**Activity**
Starting at the line that contains "MATERIALE MEDIATICO" and ending at the line that contains "ветовых палитр, соответствующих", the lines below are to be given again exactly, with nothing added.

Dataset entries:
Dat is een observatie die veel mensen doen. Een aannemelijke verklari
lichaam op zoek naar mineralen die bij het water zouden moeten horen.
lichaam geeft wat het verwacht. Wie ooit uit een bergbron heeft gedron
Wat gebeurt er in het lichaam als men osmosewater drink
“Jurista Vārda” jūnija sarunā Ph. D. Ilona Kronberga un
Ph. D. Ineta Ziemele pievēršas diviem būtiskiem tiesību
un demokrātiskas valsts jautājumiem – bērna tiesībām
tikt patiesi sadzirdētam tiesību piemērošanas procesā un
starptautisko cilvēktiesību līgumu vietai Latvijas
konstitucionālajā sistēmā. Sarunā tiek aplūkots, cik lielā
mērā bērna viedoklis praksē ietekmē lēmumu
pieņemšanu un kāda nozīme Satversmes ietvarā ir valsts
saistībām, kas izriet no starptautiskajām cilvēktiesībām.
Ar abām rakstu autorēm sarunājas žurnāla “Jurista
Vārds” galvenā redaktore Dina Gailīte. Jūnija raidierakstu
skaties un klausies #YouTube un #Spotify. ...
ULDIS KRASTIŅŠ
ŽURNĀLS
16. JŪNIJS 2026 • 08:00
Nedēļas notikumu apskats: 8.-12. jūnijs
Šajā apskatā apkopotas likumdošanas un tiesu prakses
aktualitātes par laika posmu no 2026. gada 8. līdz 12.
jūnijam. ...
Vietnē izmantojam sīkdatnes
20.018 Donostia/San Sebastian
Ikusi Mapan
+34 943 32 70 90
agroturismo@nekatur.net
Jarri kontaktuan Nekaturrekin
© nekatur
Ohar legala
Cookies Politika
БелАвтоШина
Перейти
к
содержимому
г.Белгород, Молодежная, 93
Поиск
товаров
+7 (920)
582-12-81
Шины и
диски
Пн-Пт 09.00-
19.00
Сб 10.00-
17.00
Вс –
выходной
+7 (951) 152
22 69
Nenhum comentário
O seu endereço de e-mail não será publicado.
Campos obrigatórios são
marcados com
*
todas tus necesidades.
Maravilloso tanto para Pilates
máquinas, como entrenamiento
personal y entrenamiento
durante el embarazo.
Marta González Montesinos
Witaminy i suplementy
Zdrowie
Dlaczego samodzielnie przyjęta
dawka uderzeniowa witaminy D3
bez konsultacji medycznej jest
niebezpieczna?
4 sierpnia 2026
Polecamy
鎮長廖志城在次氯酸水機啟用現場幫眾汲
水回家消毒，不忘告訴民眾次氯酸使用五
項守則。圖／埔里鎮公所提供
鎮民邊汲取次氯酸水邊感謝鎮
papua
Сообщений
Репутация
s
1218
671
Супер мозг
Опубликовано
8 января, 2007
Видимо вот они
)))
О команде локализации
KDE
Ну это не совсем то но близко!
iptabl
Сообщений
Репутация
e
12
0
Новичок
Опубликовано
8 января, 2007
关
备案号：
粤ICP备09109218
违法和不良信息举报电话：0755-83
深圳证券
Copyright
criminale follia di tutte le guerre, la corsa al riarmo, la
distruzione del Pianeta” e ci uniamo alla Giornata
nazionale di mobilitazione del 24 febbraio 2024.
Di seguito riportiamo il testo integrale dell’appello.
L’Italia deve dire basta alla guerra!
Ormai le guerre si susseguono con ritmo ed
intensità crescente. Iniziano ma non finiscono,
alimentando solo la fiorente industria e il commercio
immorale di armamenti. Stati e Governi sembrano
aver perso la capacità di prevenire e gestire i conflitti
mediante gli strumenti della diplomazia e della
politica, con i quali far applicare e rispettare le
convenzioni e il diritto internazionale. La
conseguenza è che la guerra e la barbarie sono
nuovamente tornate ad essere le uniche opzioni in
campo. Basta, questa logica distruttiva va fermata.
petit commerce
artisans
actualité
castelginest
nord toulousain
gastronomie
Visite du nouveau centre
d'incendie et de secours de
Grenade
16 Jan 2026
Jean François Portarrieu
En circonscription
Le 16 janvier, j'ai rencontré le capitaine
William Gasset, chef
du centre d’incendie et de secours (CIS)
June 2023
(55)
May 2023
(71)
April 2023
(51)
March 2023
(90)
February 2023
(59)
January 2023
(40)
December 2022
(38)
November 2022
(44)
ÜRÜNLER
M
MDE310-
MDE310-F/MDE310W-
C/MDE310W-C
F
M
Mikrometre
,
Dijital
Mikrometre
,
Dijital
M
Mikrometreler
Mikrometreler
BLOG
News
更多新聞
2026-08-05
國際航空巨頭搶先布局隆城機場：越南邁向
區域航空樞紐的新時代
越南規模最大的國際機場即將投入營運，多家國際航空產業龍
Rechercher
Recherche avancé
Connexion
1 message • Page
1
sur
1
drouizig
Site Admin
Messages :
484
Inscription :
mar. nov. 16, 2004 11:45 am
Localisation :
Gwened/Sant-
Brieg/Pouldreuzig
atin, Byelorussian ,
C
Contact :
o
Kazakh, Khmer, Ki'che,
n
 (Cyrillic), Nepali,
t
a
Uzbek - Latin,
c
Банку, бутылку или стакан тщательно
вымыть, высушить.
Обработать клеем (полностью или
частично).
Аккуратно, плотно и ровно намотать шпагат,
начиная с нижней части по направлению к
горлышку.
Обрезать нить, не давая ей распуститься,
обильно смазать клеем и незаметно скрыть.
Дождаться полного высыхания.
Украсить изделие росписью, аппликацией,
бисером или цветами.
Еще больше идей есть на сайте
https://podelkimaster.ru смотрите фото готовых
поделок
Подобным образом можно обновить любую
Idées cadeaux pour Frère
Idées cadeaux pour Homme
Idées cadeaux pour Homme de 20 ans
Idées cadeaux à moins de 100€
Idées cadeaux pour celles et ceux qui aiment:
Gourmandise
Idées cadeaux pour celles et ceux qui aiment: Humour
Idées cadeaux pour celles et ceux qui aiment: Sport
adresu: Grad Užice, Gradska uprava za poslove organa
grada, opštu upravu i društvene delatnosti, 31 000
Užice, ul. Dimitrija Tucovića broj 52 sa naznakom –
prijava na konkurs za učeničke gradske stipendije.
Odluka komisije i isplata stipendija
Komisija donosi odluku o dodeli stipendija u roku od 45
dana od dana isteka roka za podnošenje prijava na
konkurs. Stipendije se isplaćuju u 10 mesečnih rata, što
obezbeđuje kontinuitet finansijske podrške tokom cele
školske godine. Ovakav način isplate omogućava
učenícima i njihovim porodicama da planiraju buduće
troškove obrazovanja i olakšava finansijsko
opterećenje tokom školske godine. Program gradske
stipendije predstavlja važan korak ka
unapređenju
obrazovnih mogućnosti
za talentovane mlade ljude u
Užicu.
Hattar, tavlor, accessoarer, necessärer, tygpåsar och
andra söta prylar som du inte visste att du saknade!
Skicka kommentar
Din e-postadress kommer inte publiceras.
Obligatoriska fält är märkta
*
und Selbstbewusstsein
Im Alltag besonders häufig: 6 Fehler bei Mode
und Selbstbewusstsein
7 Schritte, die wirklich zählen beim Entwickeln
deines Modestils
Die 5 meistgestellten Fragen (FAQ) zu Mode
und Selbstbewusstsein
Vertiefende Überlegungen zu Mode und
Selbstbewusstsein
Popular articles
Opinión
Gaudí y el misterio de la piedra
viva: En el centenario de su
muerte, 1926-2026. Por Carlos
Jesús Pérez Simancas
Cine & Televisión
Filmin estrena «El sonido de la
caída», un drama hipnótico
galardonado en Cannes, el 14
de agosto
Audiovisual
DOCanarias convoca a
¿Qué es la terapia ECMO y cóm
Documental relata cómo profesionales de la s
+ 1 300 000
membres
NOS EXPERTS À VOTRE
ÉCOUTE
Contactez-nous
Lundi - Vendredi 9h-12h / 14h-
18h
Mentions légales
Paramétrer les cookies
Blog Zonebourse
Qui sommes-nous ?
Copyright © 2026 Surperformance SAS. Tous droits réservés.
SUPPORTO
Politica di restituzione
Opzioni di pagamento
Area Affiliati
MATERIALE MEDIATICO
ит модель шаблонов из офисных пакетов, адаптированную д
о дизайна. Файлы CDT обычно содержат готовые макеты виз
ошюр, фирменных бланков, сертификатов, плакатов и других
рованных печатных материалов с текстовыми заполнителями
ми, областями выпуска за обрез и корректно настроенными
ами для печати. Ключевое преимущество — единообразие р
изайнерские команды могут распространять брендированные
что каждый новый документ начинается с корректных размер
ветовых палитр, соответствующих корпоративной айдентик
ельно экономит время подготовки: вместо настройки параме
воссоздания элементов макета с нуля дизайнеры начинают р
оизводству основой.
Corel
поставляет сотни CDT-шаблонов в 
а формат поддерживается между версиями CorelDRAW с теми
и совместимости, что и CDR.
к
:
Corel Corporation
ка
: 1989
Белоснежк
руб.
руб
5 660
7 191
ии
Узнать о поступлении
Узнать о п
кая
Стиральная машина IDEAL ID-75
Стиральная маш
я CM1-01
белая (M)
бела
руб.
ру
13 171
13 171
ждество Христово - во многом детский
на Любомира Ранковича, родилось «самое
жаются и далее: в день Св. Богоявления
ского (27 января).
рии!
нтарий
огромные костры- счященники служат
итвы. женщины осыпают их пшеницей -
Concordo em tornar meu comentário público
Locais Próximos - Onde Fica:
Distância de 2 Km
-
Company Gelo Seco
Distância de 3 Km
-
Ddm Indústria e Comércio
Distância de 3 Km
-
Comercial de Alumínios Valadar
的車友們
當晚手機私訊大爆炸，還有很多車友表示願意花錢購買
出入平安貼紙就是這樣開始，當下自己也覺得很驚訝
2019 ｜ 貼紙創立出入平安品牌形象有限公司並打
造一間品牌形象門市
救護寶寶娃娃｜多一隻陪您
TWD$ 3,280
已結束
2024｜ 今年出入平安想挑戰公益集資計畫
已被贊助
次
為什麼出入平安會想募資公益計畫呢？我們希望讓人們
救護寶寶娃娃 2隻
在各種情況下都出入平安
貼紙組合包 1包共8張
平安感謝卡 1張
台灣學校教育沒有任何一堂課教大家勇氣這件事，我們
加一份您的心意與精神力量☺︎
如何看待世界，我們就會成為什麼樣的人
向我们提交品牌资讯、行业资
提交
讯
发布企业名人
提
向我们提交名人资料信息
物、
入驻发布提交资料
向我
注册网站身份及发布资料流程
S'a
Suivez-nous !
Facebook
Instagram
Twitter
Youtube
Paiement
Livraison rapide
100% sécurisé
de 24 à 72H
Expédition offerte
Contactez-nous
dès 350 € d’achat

**Expected output**
MATERIALE MEDIATICO
ит модель шаблонов из офисных пакетов, адаптированную д
о дизайна. Файлы CDT обычно содержат готовые макеты виз
ошюр, фирменных бланков, сертификатов, плакатов и других
рованных печатных материалов с текстовыми заполнителями
ми, областями выпуска за обрез и корректно настроенными
ами для печати. Ключевое преимущество — единообразие р
изайнерские команды могут распространять брендированные
что каждый новый документ начинается с корректных размер
ветовых палитр, соответствующих корпоративной айдентик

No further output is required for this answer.